In particular, the review examined the relationship between eating unprocessed red meat and breast cancer, colorectal cancer, type 2 diabetes, ischemic heart disease, ischemic stroke, and hemorrhagic stroke. Its findings contradict the red meat warning we’re used to hearing:

“We found weak evidence of association between unprocessed red meat consumption and colorectal cancer, breast cancer, type 2 diabetes and ischemic heart disease. Moreover, we found no evidence of an association between unprocessed red meat and ischemic stroke or hemorrhagic stroke.”

How could that be? We as consumers are told to limit our red meat intake over and over again by reputable institutions like the World Health Organization, the World Cancer Research Fund, and the U.S. Departments of Health and Human Services and Agriculture. Many of us are given similar marching orders from our primary care doctors and specialists. It turns out, the studies that serve as the foundation of these warnings have significant limitations and flaws. 

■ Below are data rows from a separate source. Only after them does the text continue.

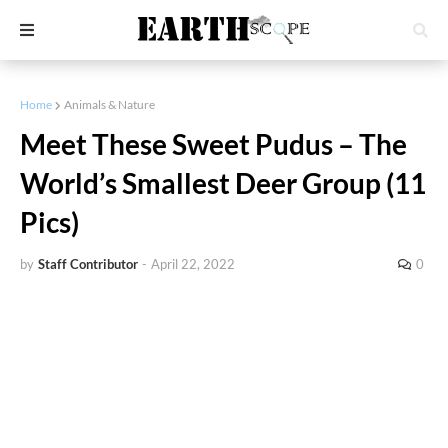
Home
Animals & Nature
Meet These Sweet Pudus – The
World’s Smallest Deer Group (11
Pics)
by
Staff Contributor
-
April 22, 2022
0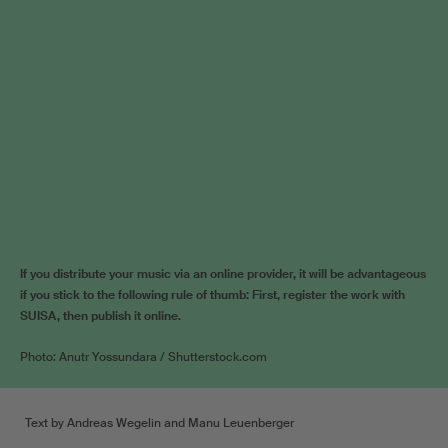
If you distribute your music via an online provider, it will be advantageous
if you stick to the following rule of thumb: First, register the work with
SUISA, then publish it online.
Photo: Anutr Yossundara / Shutterstock.com
Text by Andreas Wegelin and Manu Leuenberger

The studies are mostly observational 

While observational studies can provide helpful insights, these types of studies are very limited in the ability to prove one thing causes another. They are often filled with various assumptions and confounding variables that can distort the supposed cause-and-effect relationship.

When trying to find a causal link between two variables, the best option is a randomized clinical trial in which participants are randomly assigned to a control or experimental group (and aren’t told which one they are in). For ethical reasons, that is not possible to do here. 

The studies often involved self-reporting

Many of these studies relied on participants to report on their own eating habits, which is rarely done accurately (or honestly). Do you remember what you ate for dinner last week? When you ordered steak and eggs at the diner on Sunday, did you really bring the food scale with you? Or did you eyeball it? People cut corners, and our memory is not as good as we think it is. 

And who among us is prepared to disclose our secret “midnight ice cream” habit to a research team? 

Meta-analyses combine results without accounting for key differences between studies

Meta-analyses are used to pool together results from several individual studies. However, study designs and protocols can vary, which leads to differences in results between studies, known as “between-study heterogeneity.” When results are pooled together anyway without accounting for these differences, it can leave meta-analyses vulnerable to bias and errors. Importantly, one of the key findings of this review was significant between-study heterogeneity for all six pairs of behaviors and health outcomes that were evaluated.

In the case of red meat, the researchers also found that several of the meta-analyses combined results across studies with the assumption of log-linearity, which would mean any hazards of eating a fixed amount of red meat would increase equally across all levels of consumption. For example, increasing your red meat consumption from zero to 4 ounces per week would be assumed to have the same effect as increasing your red meat consumption from 8 to 12 ounces per week. 

However, as the researchers point out in their findings, current evidence does not support the assumption of log-linearity. The magnitude of response for many risk factors gets smaller at higher doses, rather than remaining constant. So while we don’t have a lot of information right now on the shape of the risk curves for red meat and various health outcomes, this evidence would seem to doubt a log-linear relationship. 

At the very least, the researchers do not believe there is evidence to claim right now with any measure of confidence that a log-linear function is the best way to model the health effects of eating red meat. 

More research is needed to prove causation

The researchers concluded that more research is needed to clarify the link between several risk factors and health outcomes, especially with red meat:

“While there is some evidence that eating unprocessed red meat is associated with increased risk of disease incidence and mortality, it is weak and insufficient to make stronger or more conclusive recommendations. More rigorous, well-powered research is needed to better understand and quantify the relationship between consumption of unprocessed red meat and chronic disease.”

The IHME scientists created their own five-star rating system to evaluate the strength of causal claims between behaviors and health outcomes. Perhaps this can be used as a guide for future researchers who are looking to fill knowledge gaps with stronger studies. After all, repeating a scientific claim over and over doesn’t make it true—repeating the experiment does.